**EXERCISE REQUIREMENTS**: Pull out every line in the records below that contains the string "voucher", and copy each of those lines in full.

********

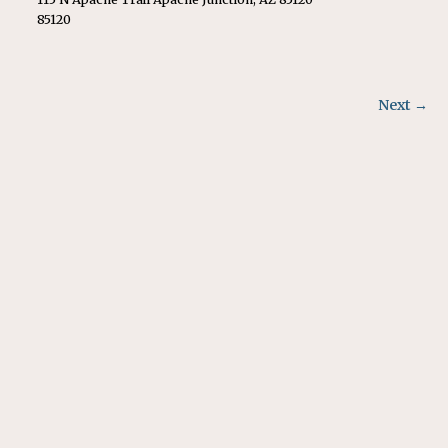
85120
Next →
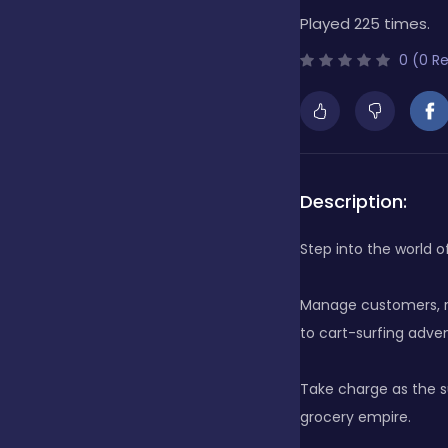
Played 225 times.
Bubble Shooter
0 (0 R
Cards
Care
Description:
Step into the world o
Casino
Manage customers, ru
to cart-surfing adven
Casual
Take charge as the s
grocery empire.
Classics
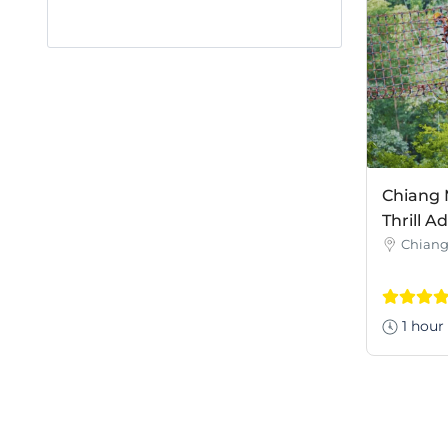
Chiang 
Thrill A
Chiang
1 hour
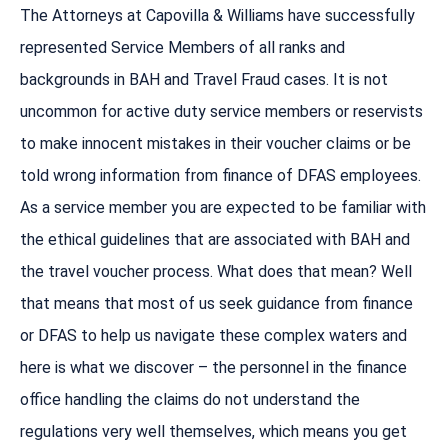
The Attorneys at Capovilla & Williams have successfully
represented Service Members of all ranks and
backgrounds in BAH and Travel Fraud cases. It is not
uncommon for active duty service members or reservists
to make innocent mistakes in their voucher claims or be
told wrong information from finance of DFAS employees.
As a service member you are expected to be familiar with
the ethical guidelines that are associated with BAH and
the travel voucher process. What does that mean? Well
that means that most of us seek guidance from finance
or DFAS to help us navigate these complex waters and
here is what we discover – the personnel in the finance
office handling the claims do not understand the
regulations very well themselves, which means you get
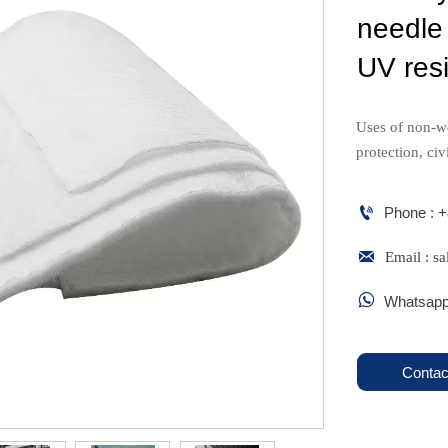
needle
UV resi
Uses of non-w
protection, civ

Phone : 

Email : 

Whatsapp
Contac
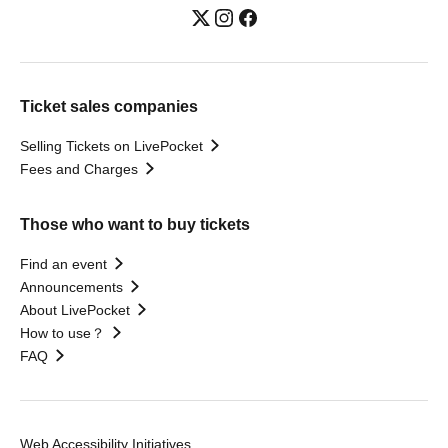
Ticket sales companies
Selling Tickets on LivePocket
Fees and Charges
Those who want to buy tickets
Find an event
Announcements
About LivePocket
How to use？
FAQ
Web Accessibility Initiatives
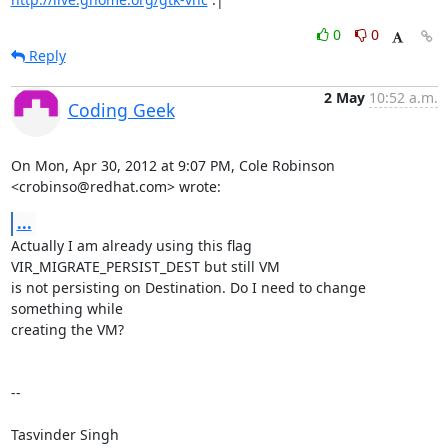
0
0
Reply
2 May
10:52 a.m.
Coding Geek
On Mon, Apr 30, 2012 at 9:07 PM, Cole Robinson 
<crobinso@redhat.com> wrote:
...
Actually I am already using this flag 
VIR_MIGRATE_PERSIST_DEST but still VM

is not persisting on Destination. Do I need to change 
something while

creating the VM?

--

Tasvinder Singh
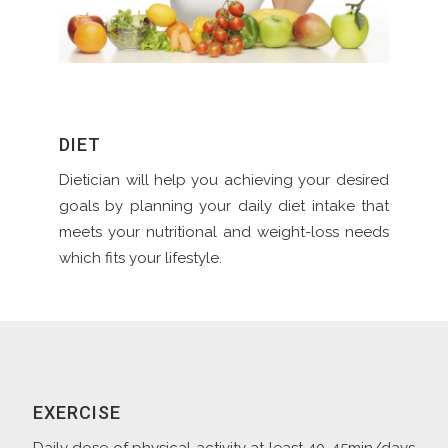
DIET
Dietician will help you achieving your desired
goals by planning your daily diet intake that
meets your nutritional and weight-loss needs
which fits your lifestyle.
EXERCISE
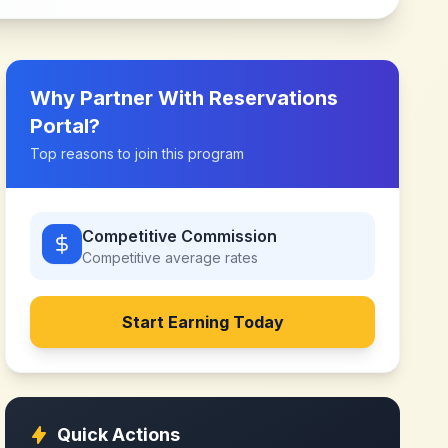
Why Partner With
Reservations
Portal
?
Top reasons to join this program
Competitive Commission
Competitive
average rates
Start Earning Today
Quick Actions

********

**ANSWER TO THE EXERCISE**:
to make innocent mistakes in their voucher claims or be
the travel voucher process. What does that mean? Well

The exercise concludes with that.